Records from a data source:
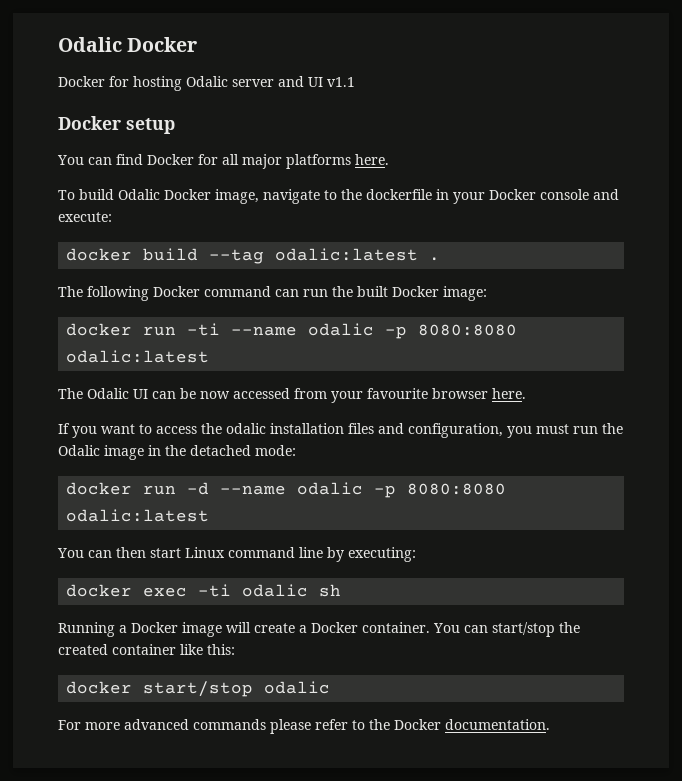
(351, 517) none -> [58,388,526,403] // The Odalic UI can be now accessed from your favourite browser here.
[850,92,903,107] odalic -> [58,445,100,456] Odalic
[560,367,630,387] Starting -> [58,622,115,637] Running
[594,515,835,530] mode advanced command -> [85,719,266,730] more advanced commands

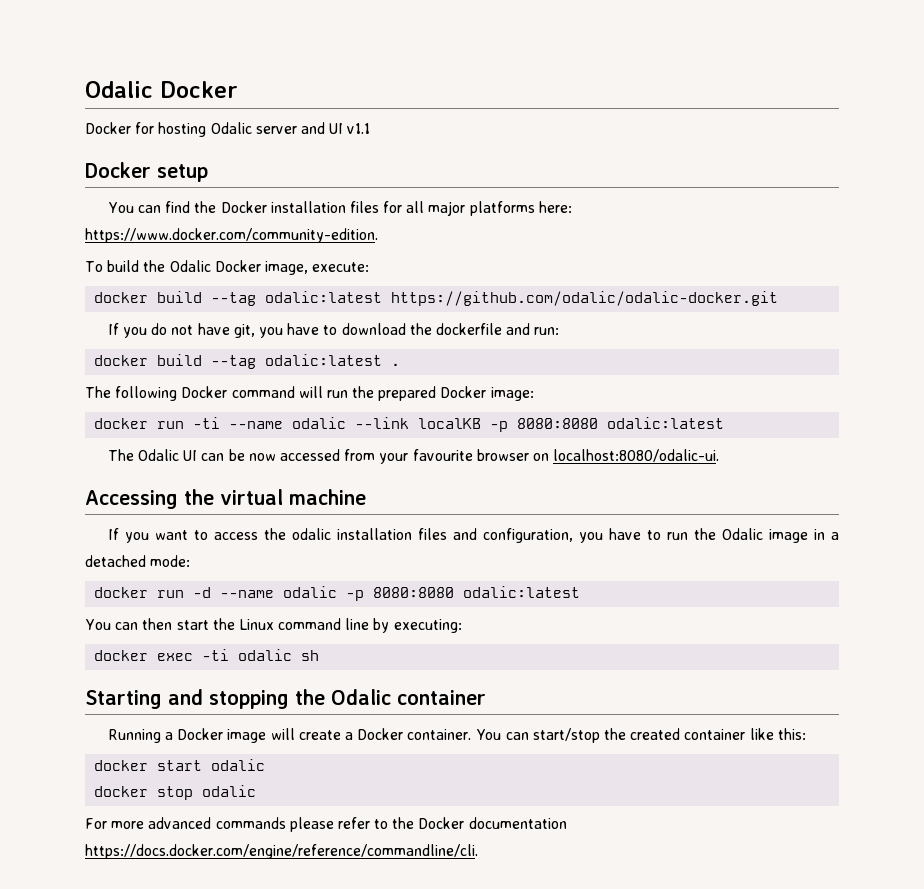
[147,154,194,165] Docker -> [194,201,379,213] the Docker installation files
[355,154,389,165] here. -> [538,201,572,213] [85,228,378,243] here: https://www.docker.com/community-edition.
(114, 194) none -> [143,260,166,272] the
[263,189,619,204] [58,212,112,222] navigate to the dockerfile in your Docker console and execute: -> [312,262,370,272] [94,291,779,306] [107,323,560,338] execute: // docker build --tag odalic:latest https://github.com/odalic/odalic-docker.git // If you do not have git, you have to download the dockerfile and run:
[275,286,388,297] can run the built -> [298,386,437,401] will run the prepared
(375, 329) none -> [355,417,482,429] --link localKB
[492,388,526,399] here. -> [532,449,720,462] [85,489,366,509] on localhost:8080/odalic-ui. // Accessing the virtual machine
[536,424,569,434] must -> [608,528,661,540] have to
[165,445,186,456] the -> [831,532,840,540] a
(181, 553) none -> [212,618,235,630] the
(342, 590) none -> [85,689,486,709] // Starting and stopping the Odalic container
[143,681,254,697] start/stop -> [157,759,266,771] [94,786,194,800] start odalic // docker stop
[445,719,550,730] documentation. -> [468,817,567,829] [85,844,478,859] documentation https://docs.docker.com/engine/reference/commandline/cli.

* What the exercise asks: The expected output is every line of the records in which the string "none" appears.

* Answer box:
(351, 517) none -> [58,388,526,403] // The Odalic UI can be now accessed from your favourite browser here.
(114, 194) none -> [143,260,166,272] the
(375, 329) none -> [355,417,482,429] --link localKB
(181, 553) none -> [212,618,235,630] the
(342, 590) none -> [85,689,486,709] // Starting and stopping the Odalic container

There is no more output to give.